Some states and municipalities have taken more aggressive action to combat climate change than the federal government. One common target of these measures is the gas-powered car, which contributes a significant portion of the greenhouse gases emitted every year.
One reader texted VERIFY to ask how gas-powered car bans impact people who already drive gas cars.
Do gas car bans force people to give up their cars?
No, gas car bans don’t force people to give up their cars. A dozen states are banning the sale of all new gas cars over the next 12 years, but that doesn’t impact gas cars already on the road or the ability to drive them.
WHAT WE FOUND
At least a dozen states are adopting versions of a rule that bans the sale of new gas-powered cars by 2035. This law doesn't affect gas cars already on the road, the sale of used gas cars or new registrations of gas cars.
The ban, called the Advanced Clean Cars II rule, requires carmakers to increase the percentage of their car sales that are “zero emissions” over the next decade, the California Air Resources Board (CARB) says. The rule says that by 2026, 35% of new cars sold must be zero-emission and by 2035 that number must be 100%. Zero-emission vehicles include plug-in hybrid, full battery-electric and hydrogen fuel cell vehicles.

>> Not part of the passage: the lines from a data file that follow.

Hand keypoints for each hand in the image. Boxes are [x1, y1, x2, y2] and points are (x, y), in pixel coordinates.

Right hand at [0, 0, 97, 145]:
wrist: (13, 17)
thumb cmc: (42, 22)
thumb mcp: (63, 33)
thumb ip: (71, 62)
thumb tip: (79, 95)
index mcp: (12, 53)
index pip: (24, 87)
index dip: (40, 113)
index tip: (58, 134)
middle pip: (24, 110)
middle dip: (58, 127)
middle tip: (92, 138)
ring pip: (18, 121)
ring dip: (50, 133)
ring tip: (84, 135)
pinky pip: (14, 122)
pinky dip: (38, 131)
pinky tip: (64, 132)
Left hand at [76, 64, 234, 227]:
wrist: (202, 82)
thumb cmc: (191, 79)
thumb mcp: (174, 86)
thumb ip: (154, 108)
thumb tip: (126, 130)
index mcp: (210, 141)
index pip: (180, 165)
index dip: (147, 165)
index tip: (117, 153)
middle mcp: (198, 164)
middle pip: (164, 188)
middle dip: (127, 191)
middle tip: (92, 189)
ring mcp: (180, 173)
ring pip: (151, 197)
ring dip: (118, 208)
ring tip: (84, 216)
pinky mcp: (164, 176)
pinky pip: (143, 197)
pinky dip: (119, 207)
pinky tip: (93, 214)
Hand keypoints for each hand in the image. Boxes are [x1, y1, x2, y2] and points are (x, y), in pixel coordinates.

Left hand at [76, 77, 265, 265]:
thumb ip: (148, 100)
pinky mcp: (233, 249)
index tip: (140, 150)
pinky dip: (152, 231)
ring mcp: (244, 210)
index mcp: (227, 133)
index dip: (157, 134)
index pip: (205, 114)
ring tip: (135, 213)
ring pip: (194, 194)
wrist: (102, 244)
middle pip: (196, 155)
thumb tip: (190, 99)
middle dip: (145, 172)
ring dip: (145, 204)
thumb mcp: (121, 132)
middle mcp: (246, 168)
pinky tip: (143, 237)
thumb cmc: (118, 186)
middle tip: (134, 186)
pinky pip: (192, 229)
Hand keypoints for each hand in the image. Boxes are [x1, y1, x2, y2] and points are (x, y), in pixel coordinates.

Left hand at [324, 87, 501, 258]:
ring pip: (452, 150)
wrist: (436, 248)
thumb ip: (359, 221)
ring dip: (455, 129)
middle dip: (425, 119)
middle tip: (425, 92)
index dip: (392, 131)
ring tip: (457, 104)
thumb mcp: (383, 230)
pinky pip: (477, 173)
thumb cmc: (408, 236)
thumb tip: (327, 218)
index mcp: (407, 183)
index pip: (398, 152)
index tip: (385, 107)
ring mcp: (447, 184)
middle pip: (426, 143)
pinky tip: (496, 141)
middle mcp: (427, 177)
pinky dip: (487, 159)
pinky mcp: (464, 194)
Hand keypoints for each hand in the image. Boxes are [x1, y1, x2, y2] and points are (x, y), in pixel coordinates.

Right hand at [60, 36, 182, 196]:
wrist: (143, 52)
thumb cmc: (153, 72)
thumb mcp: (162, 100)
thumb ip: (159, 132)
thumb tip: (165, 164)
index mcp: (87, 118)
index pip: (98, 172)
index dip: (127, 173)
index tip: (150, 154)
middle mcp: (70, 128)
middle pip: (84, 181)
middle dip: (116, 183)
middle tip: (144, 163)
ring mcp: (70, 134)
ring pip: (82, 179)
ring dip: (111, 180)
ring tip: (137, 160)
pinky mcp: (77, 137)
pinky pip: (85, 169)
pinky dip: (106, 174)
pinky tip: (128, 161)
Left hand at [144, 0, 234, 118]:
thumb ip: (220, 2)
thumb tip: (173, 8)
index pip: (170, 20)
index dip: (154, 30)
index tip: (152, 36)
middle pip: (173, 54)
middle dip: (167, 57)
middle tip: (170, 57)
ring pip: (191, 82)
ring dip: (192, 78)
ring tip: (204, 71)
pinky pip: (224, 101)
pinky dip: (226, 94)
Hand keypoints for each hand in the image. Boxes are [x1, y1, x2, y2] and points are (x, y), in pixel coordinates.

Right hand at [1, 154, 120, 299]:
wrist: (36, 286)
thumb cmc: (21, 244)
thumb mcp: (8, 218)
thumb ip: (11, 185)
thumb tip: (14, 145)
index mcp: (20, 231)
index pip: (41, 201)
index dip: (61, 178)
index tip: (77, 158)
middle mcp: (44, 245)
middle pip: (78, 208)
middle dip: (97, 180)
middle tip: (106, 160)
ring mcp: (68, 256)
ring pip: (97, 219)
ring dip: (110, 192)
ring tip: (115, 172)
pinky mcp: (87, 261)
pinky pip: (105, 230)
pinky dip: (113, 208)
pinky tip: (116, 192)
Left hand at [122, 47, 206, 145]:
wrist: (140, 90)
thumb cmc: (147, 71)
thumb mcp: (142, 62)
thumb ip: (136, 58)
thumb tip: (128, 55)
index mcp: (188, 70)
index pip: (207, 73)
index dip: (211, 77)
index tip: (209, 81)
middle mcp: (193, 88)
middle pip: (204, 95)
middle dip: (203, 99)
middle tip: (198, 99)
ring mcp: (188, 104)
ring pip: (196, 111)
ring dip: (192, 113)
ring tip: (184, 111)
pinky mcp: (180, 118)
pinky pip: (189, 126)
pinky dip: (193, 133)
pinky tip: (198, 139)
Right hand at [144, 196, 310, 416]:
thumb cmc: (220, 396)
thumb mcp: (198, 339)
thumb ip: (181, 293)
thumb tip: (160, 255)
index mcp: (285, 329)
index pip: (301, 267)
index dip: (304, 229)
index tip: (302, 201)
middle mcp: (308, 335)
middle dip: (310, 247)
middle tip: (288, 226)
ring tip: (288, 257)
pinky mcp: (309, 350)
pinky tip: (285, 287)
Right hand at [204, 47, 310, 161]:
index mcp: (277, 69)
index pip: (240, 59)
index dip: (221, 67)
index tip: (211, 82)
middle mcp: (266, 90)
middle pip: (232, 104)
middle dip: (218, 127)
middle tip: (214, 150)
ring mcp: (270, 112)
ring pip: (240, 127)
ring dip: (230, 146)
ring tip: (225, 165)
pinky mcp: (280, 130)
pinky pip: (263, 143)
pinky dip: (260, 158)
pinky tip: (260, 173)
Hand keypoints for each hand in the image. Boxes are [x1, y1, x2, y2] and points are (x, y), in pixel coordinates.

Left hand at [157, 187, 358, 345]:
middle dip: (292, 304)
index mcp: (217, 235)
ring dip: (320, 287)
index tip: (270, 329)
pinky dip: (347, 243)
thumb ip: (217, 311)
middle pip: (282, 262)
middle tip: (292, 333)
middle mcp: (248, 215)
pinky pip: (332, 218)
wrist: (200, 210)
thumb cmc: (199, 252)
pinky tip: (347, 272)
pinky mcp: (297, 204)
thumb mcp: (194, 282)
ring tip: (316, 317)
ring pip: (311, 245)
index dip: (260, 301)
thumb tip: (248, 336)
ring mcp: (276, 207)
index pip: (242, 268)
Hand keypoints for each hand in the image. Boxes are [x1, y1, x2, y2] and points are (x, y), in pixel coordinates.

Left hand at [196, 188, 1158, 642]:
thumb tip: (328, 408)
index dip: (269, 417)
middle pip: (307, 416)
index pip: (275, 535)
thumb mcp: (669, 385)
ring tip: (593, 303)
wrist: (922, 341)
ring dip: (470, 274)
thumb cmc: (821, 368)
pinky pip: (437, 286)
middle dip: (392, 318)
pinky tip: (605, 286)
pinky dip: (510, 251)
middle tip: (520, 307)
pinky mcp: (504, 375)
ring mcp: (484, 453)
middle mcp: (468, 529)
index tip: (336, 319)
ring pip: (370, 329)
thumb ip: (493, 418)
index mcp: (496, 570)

CARB, which wrote the regulation, says it applies to automakers and only covers new vehicles. It does not apply to car dealers and does not impact existing gas cars already on the road, “which will still be legal to own and drive.” According to the Rhode Island Department of Environmental Management, used car sales will not be affected, either, and the state’s department of motor vehicles will continue registering gas-powered cars.
The states that have adopted or are in the process of adopting this rule as of May 12, 2023, are California, New York, Oregon, Washington, Vermont, Virginia, Rhode Island, New Jersey, Massachusetts, Connecticut, Delaware and Maryland.
All 12 states are adopting the same rules that restrict new vehicle sales without banning individual ownership of gas cars. No state can make the rule more restrictive unless California does it first.
The Clean Air Act forbids all states, except California, from adopting their own emissions standards for new cars. California may apply for a waiver to create its own standards from the Environmental Protection Agency (EPA), which the EPA says is usually granted.
Once California has adopted new standards, other states are allowed to adopt those same rules either wholly or partially. One example of a state that has only partially adopted California’s rules is Colorado. Colorado is adopting California’s new standards up until 2032, when 80% of new cars sold are required to be zero-emission.